Вечером Никитин уехал. Я звонил несколько раз и спрашивал о паспортах. Они должны быть готовы завтра днем. Раньше их сделать было невозможно. Вечером мы включили телевизор. По одному из каналов начали показывать какую-то дребедень, в которой в разных комических ситуациях обыгрывались исторические персонажи. А закончили показ… историей с одним из бывших премьеров. Актер был загримирован и так на него похож, что я поначалу решил, что это был сам премьер. Потом начали показывать что-то другое, и я переключился на другой канал.
Здесь шла информационная программа. А в самом конце ведущий вдруг объявил, что видеосюжет, который сейчас будет показан, детям смотреть не рекомендуется. Я, будто почувствовав, что именно покажут, вцепился в стол двумя руками. И действительно, на экране появилась наша видеозапись. Я никак не ожидал, что ее могут показать. До такого паскудства моя фантазия не доходила. Если я, сутенер, поставляю девочек клиенту, то как можно назвать людей, которые показывают такие записи по телевизору? На всю страну, на весь мир? Ох, какой памятник из золота заслужили наши бывшие вожди, превратившие страну в одну большую помойную яму!
Передача закончилась.
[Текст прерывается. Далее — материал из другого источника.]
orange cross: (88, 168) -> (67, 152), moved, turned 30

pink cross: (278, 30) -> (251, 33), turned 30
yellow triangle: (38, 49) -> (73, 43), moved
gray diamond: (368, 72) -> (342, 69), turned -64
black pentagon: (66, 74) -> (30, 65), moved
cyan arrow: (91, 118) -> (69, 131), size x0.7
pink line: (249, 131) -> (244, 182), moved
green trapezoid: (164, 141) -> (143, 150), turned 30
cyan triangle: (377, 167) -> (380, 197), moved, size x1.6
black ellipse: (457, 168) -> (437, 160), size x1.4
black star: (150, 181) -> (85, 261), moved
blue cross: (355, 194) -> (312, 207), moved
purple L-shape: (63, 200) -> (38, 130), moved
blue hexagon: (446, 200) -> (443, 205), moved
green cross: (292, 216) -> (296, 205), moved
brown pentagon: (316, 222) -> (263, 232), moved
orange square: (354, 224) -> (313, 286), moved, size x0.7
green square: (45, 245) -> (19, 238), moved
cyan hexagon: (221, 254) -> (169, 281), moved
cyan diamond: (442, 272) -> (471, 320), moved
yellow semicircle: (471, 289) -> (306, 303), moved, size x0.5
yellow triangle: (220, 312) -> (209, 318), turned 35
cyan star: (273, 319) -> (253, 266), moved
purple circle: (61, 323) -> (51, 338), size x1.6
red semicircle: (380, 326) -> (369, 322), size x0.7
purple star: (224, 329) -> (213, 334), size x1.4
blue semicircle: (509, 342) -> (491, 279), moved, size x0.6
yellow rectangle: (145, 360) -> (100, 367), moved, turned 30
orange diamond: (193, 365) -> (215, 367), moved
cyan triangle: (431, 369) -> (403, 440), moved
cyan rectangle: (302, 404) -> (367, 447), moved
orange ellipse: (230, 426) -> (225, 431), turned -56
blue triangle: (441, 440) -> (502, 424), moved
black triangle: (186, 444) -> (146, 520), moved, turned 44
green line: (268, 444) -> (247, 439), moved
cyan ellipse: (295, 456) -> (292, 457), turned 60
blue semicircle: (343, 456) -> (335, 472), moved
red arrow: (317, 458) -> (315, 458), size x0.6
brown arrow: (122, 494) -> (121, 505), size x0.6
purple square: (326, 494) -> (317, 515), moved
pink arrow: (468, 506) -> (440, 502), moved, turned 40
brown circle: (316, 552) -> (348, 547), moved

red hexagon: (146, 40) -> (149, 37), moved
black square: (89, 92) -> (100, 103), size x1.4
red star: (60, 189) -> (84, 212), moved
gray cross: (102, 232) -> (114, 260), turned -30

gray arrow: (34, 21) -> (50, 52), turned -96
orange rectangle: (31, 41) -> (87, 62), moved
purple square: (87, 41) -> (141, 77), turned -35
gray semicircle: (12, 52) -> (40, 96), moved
Я сидел молча, не дыша. Кира была рядом. Она тоже была потрясена. При желании ее легко можно было узнать. Я закрыл глаза. Это был смертный приговор. И ей, и мне. Нам обоим. Приговор, не подлежащий обжалованию. Я вдруг понял, зачем по другому каналу демонстрировали полукомический эпатажный фильм. Они хотели подчеркнуть, что актера можно загримировать под любого персонажа, исторического или реального. Значит, они хотели откреститься от этой передачи. И теперь все зависит от нас двоих. Теперь кассета уже никому не нужна. Ее и так показали на весь мир. Если мы будем живы, значит, все правда, мы живые свидетели. Если нас нет — запись можно оспорить.